Why doesn't Exxon stock move one-for-one with oil?+
ExxonMobil is an integrated major operating across upstream production, downstream refining and marketing, and chemicals, and the three segments respond differently to oil-price moves. When crude rises, the upstream segment captures the rally but the refining segment compresses because finished-product prices lag crude, and chemicals exposure dilutes the upstream beta. When crude falls, the refining segment expands as the crack spread widens, and chemicals can also benefit from cheaper ethane feedstock. In 2015, 18.8 billion dollars of upstream earnings declines were partially offset by nearly 5 billion dollars of margin expansion in downstream and chemicals. The integrated structure is a natural hedge that smooths returns through the oil cycle.
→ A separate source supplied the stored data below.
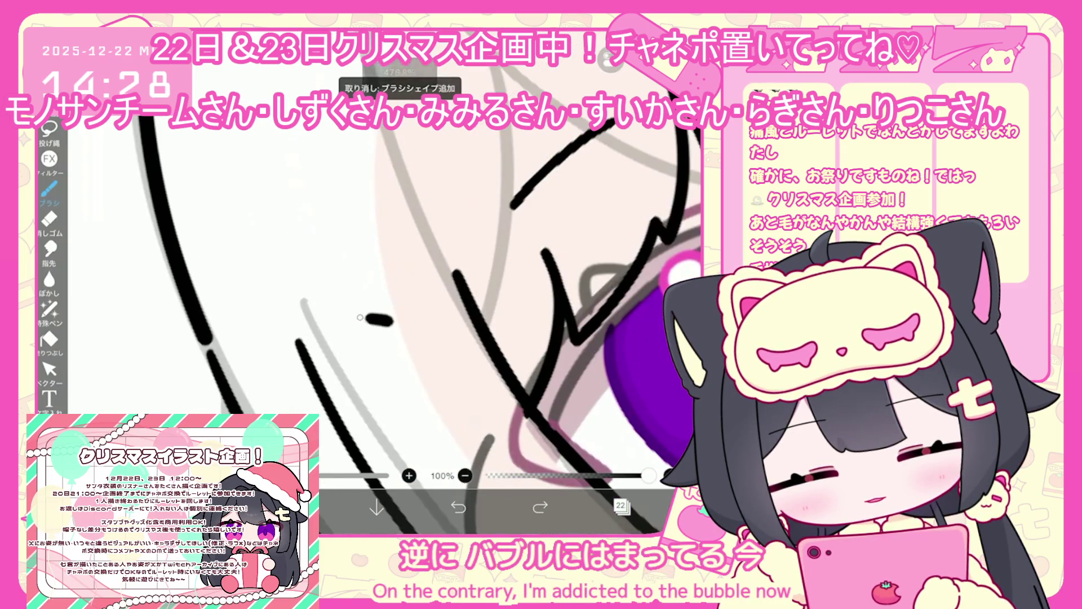
pyautogui.scroll(1, 372, 282)
pyautogui.press('ctrl+z')
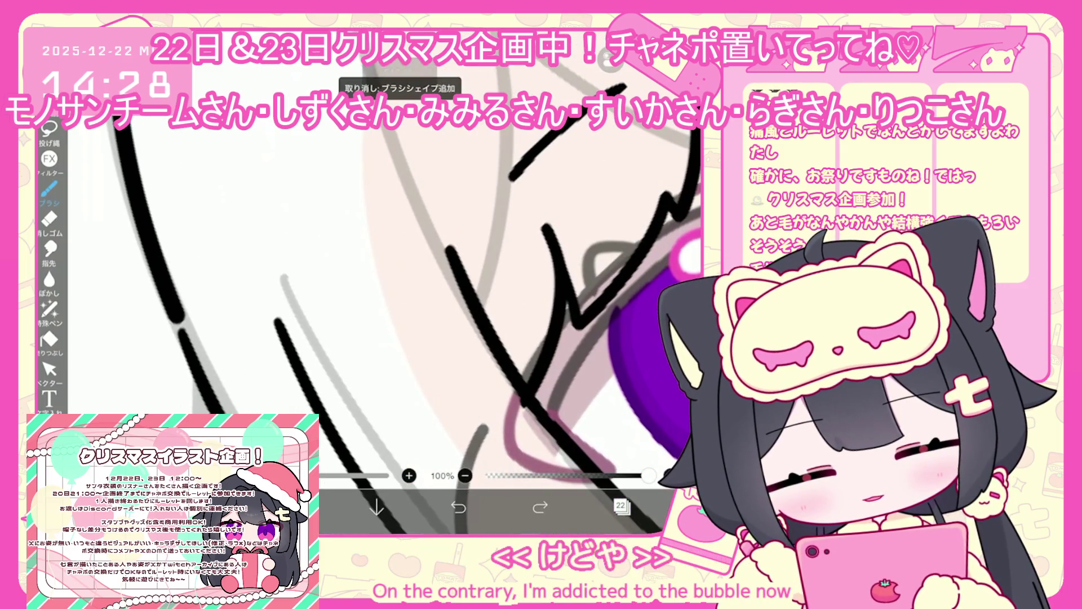
pyautogui.moveTo(351, 422); pyautogui.dragTo(353, 355)
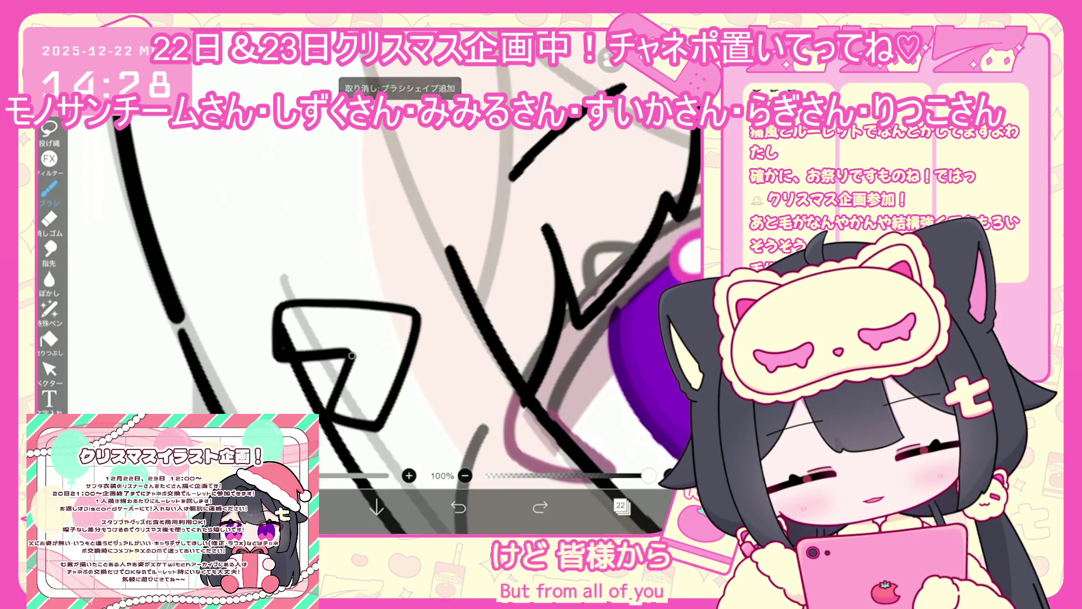
pyautogui.scroll(-1, 461, 319)
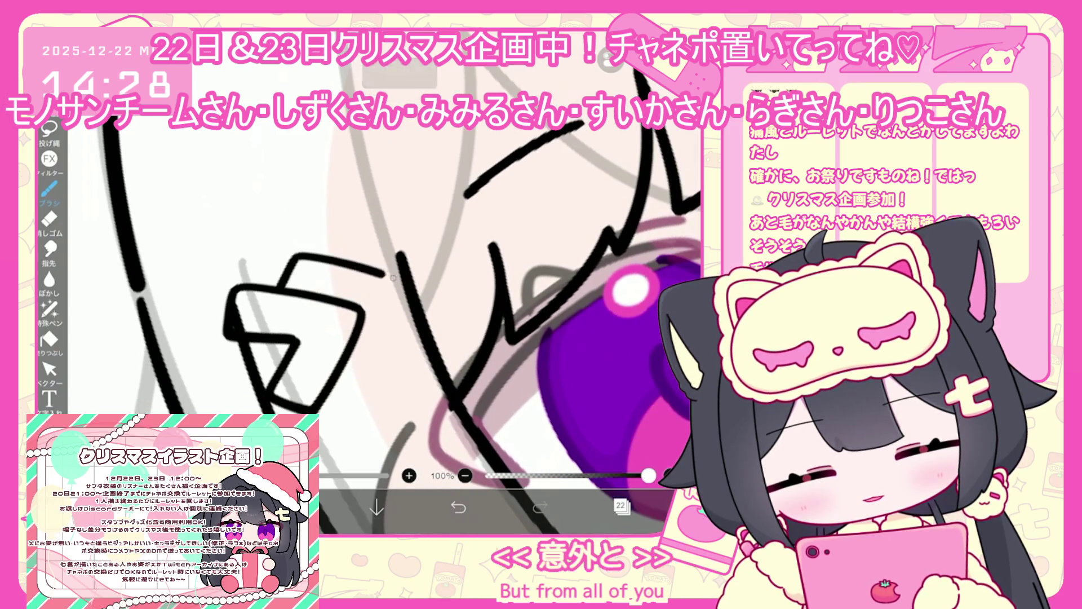
pyautogui.press('ctrl+z')
pyautogui.click(49, 369)
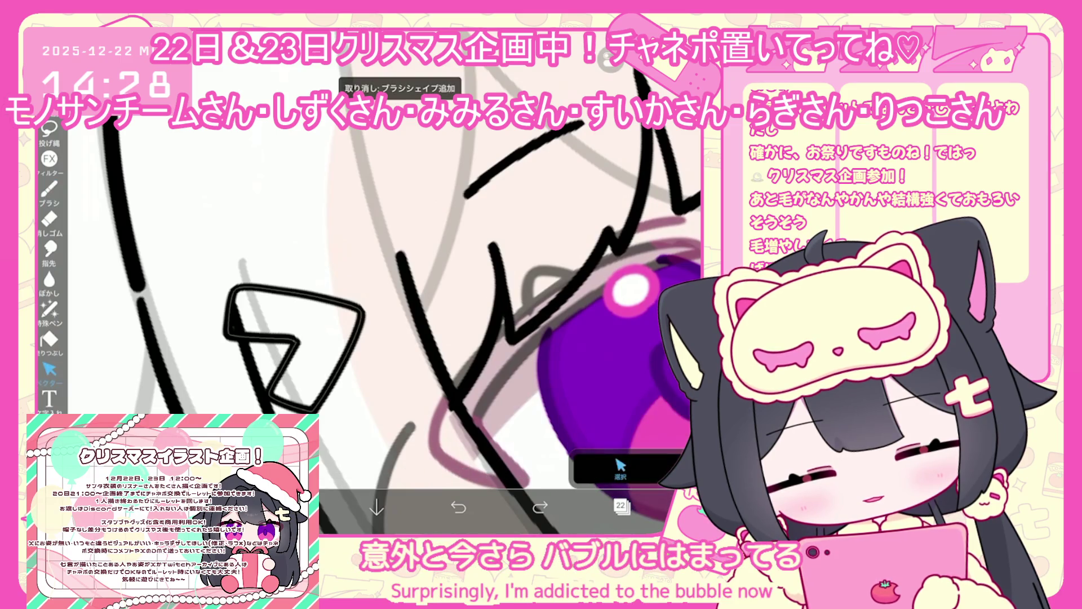
# Step: Copy the chevron and move a pasted copy up beside the original
pyautogui.click(412, 358)
pyautogui.click(587, 113)
pyautogui.click(412, 358)
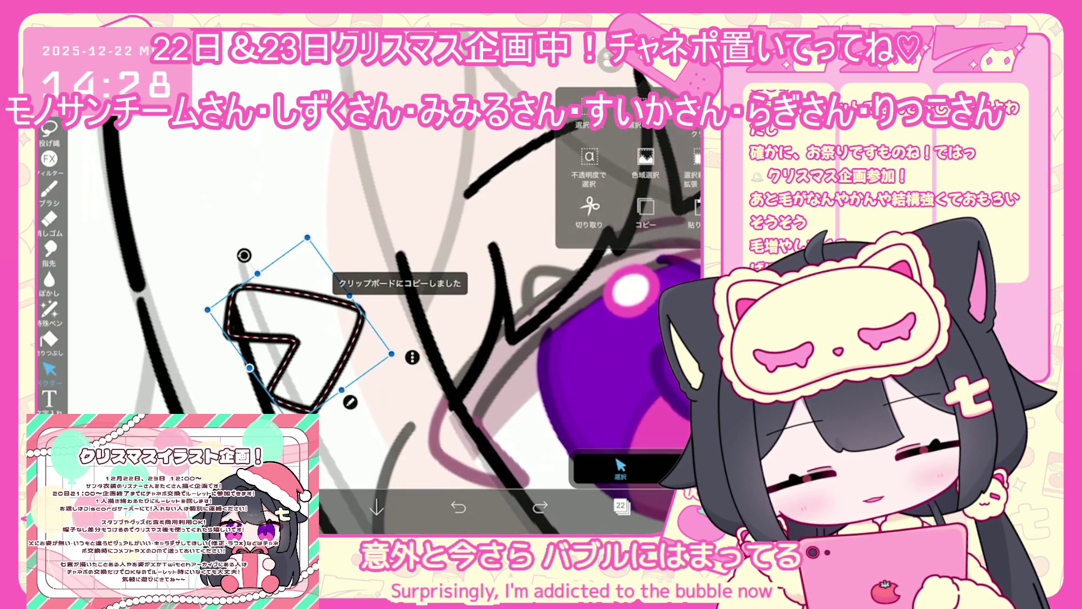
pyautogui.click(625, 113)
pyautogui.moveTo(385, 345)
pyautogui.mouseDown()
pyautogui.moveTo(350, 307)
pyautogui.moveTo(361, 312)
pyautogui.mouseUp()
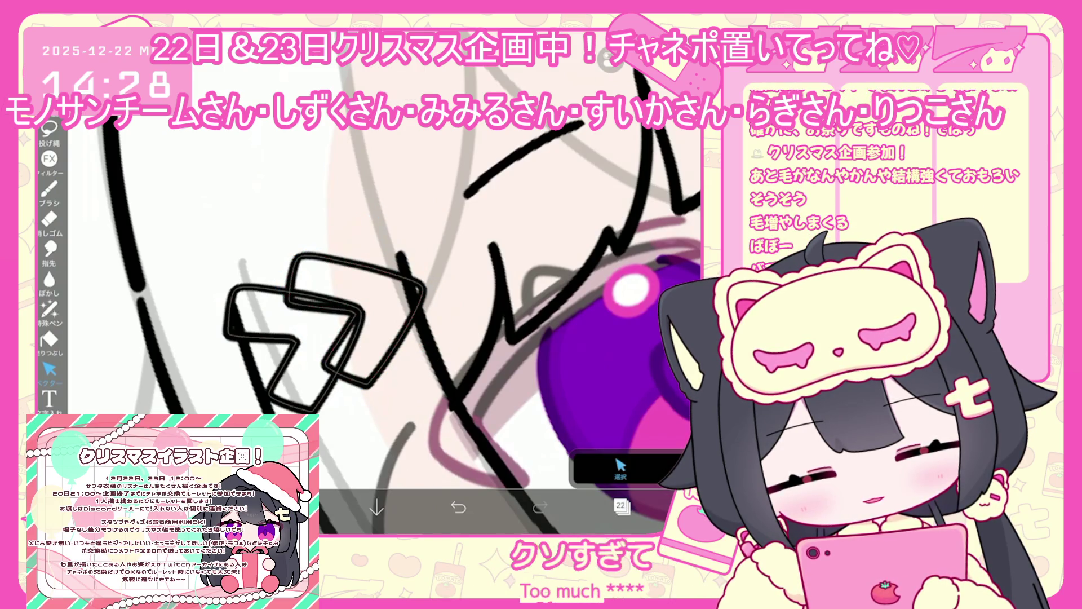
# Step: Paste a third chevron next to the second and tilt it about 7° clockwise
pyautogui.click(476, 335)
pyautogui.click(620, 170)
pyautogui.moveTo(471, 359); pyautogui.dragTo(417, 275)
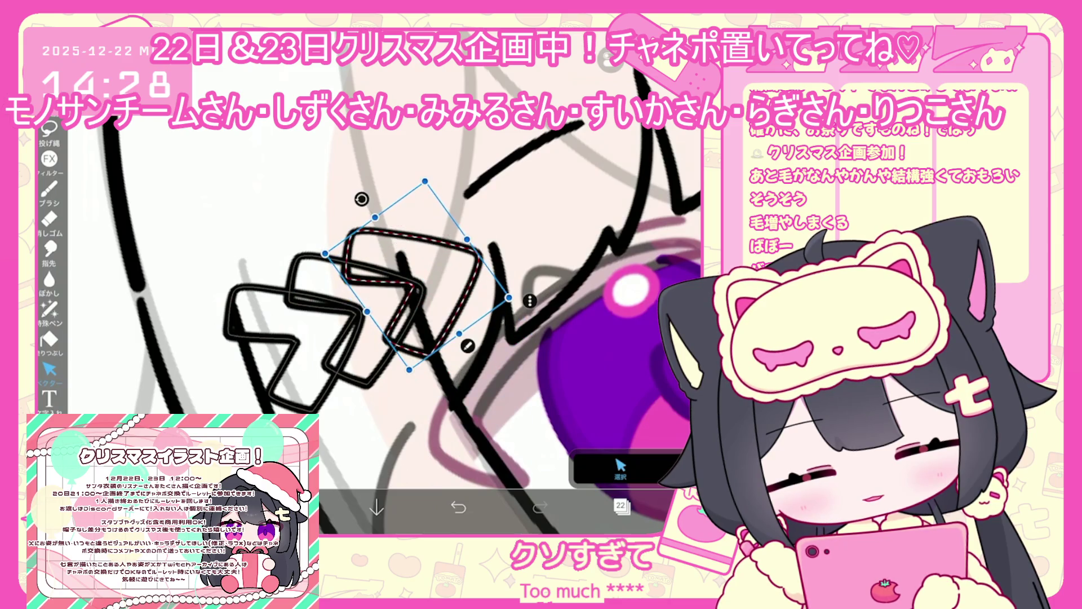
pyautogui.moveTo(361, 199); pyautogui.dragTo(378, 198)
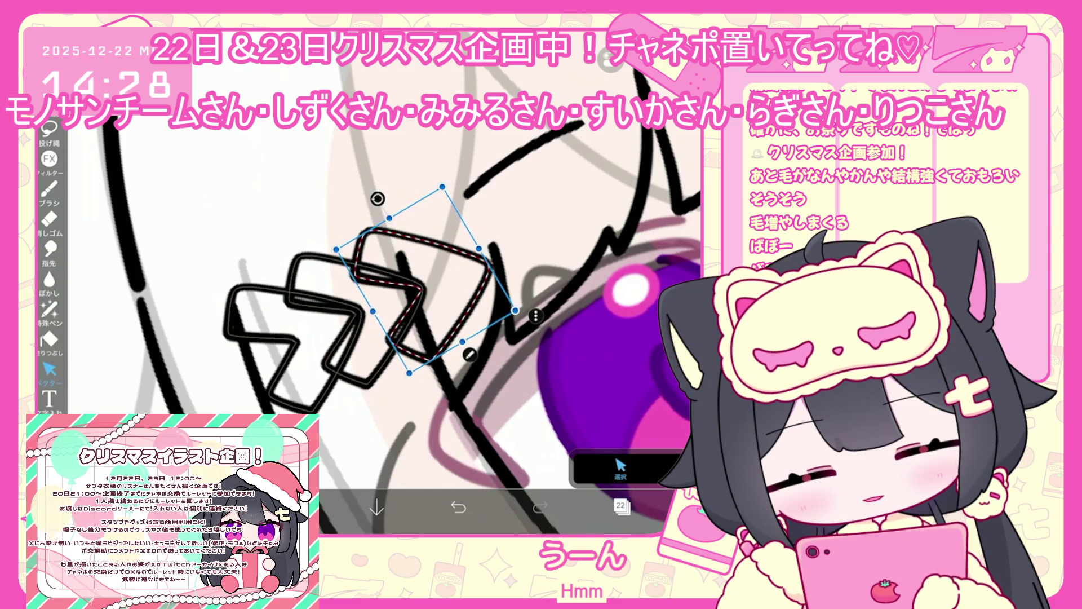
pyautogui.moveTo(377, 199); pyautogui.dragTo(379, 197)
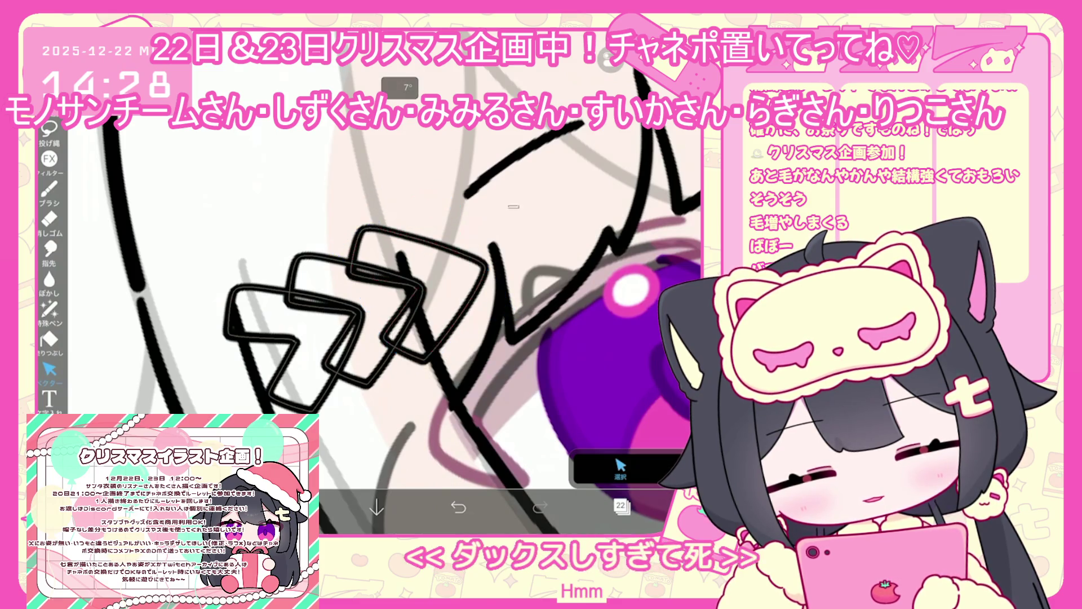
pyautogui.click(621, 468)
What is XOM's dividend yield and is it safe?+
XOM trades at a 2.66 percent dividend yield as of April 30, 2026, paying an annualized 4.12 dollars per share. ExxonMobil management publicly states the dividend and capital program are covered at Brent prices below 40 dollars per barrel, against current prices near 100 dollars. The most recent ex-dividend was February 12, 2026 with a March 10, 2026 pay date, and the next quarterly dividend of 1.03 dollars goes ex on May 15, 2026 with a June 10 pay date. The company has paid a dividend continuously since 1882 and increased it for 42 consecutive years through 2025, making it one of the longest-running dividend-growth records in the S&P 500.